When they would drag a derelict car in, that is when the stripping would start. If the frame was bad and the body good, they would put another frame under it. Good frame and a bad body, reverse the procedure. Sometimes, later on, they would exchange the drum brakes for disc…even if it meant modifying the frame. A lot of work would go into an engine as well. Tear it completely down, send the block off to be pressure tested, dipped in acid, redo the cylinder walls (bore them out if necessary), remanufacture the heads, put in new valves, springs, rocker arms, seals, and remanufacture the entire engine.
Sometimes this remanufacturing would take place in a guy’s garage. There would be several guys there, helping remove or replace the engine. Much cussing and beer drinking, but that was part of the code.

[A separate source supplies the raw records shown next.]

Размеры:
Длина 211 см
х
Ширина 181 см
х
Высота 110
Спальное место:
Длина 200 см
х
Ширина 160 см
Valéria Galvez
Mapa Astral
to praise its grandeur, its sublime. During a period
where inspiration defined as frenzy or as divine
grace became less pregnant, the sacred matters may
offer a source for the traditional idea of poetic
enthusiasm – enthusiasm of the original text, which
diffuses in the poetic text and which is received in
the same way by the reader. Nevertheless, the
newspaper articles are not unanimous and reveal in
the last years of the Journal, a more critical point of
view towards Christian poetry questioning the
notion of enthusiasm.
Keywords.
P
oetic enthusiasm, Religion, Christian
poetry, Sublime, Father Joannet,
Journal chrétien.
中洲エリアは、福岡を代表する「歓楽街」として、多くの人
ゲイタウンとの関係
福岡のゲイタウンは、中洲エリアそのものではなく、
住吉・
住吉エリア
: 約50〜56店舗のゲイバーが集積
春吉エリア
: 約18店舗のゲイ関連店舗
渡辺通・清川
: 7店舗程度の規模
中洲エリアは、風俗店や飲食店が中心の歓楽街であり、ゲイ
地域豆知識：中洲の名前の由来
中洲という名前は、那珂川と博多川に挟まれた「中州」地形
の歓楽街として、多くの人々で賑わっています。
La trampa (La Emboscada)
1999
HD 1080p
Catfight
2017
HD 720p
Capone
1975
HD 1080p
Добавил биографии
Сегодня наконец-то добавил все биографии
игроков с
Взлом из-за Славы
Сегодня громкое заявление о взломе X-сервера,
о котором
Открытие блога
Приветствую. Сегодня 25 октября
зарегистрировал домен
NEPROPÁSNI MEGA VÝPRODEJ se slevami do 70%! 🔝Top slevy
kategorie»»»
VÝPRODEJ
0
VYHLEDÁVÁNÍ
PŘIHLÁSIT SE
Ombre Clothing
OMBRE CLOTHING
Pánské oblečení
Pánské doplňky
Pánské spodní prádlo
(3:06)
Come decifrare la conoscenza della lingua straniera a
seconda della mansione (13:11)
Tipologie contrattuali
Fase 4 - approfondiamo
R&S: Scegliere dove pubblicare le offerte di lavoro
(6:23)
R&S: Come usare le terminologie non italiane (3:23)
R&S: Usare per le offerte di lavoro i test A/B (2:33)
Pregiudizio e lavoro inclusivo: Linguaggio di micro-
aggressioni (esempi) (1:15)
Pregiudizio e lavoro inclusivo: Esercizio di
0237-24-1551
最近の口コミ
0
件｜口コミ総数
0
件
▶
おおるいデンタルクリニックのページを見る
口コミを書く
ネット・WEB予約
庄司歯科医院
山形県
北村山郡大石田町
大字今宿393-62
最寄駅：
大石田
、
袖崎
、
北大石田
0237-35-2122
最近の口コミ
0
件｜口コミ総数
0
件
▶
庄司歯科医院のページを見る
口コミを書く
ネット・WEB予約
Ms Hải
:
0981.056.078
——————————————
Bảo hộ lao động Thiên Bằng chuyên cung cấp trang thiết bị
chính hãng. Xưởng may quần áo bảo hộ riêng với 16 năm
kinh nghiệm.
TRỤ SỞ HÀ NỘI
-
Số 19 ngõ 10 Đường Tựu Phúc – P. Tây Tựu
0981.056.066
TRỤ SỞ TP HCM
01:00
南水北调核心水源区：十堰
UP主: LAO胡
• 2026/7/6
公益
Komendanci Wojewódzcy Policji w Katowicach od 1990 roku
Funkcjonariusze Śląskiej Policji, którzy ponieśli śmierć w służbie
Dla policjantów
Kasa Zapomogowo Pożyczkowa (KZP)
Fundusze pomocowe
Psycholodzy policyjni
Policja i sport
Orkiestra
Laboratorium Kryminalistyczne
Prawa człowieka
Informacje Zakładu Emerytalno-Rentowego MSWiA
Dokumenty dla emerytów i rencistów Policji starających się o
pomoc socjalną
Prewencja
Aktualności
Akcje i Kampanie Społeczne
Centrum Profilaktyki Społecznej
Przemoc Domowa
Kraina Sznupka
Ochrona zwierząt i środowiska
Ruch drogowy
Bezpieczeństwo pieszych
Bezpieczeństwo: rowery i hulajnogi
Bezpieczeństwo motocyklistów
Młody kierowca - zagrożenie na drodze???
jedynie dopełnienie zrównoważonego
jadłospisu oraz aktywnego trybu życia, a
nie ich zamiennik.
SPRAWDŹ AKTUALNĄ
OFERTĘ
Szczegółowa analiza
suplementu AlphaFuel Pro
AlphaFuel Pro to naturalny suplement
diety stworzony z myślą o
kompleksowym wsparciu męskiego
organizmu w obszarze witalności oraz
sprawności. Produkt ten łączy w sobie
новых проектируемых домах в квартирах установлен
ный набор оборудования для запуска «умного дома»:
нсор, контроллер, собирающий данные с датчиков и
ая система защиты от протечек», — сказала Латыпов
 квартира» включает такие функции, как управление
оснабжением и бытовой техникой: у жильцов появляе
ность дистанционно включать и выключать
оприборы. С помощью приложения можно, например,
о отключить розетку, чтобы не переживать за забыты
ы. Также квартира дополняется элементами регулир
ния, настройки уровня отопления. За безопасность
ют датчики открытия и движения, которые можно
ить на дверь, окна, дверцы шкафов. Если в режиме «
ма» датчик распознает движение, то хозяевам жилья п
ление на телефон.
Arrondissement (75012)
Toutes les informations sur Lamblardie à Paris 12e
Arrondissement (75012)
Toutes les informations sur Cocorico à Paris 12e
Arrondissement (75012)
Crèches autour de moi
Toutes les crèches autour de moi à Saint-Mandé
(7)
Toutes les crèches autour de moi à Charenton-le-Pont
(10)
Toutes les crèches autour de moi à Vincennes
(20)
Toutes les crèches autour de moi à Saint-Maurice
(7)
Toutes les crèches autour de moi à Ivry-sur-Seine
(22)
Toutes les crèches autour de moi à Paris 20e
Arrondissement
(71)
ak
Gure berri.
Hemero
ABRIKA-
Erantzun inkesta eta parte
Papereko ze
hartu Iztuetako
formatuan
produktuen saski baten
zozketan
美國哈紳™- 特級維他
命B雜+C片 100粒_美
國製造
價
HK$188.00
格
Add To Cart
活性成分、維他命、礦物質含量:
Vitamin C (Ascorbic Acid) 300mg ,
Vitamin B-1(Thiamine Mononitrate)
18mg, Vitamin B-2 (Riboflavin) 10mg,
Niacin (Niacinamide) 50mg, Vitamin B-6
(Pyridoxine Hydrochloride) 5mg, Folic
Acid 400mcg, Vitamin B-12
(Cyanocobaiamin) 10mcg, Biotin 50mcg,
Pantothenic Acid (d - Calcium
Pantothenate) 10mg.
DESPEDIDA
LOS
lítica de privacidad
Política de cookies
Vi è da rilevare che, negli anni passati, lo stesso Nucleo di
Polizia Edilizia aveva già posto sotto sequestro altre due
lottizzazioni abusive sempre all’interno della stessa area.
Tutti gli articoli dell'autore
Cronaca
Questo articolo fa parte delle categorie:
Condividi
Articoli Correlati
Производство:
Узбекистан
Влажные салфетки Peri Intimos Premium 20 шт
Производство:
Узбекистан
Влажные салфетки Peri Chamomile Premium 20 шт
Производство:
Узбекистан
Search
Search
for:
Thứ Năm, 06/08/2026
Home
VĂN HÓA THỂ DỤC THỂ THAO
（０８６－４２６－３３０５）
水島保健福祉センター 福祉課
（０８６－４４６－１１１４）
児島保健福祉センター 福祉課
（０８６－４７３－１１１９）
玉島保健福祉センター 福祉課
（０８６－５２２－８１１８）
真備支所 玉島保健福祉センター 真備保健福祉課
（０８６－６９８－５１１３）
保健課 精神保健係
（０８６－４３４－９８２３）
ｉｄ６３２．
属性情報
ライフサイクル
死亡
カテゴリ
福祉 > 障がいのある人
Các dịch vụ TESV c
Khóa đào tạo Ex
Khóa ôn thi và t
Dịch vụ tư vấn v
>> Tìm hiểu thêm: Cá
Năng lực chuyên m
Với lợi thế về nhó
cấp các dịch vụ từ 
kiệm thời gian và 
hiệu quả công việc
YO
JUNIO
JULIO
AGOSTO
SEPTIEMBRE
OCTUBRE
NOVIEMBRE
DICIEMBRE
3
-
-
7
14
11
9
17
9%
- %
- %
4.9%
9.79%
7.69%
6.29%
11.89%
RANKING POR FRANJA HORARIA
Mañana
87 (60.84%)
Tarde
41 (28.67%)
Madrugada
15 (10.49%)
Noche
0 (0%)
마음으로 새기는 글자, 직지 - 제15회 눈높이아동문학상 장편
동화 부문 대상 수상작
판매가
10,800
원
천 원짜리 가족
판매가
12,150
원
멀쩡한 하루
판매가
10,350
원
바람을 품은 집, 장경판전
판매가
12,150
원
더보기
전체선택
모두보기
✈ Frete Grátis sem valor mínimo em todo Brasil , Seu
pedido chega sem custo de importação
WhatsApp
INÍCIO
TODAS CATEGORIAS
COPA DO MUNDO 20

When the day came after much hard work to start the car, everybody held their breath. Would it start? At first, no. Someone would pour a small amount of fuel into the carburetor and they would try again. The engine would cough then suddenly roar into life. People would start moving…one guy grabbing the timing light as another feathered the throttle. The distributor would be adjusted until the timing had been set. The engine, if it had a modified cam in it, would shake and rumble. It was alive and looking for action.
Once running, it was off to someone who had a paint shed in their backyard. The car may be going down the street on tires which could barely hold air.
Once in the shed, the car is taped, covered in paper and spray painted. Once it dries, new tires are put on and the car is ready for the road.
This was how it was for years, but something happened.
Ralph Nader claimed cars from Detroit were unsafe and he used the United States answer to the Volkswagen as an example; the Corvair. Many car buffs cried all it would take was a simple modification to correct the problem. GM decided it would be easier just to kill the car. Ralph pushed for and got padded dashboards, collapsible steering columns, and seat belts.
Then came the Arab Oil Embargo. Suddenly gas was scarce and cries for fuel efficient cars were heard. The Dinosaurs from Detroit were suddenly under attack. Another whammy came in the form of lead free gasoline and anti-pollution equipment.
Then Japan began to import small, fuel efficient cars.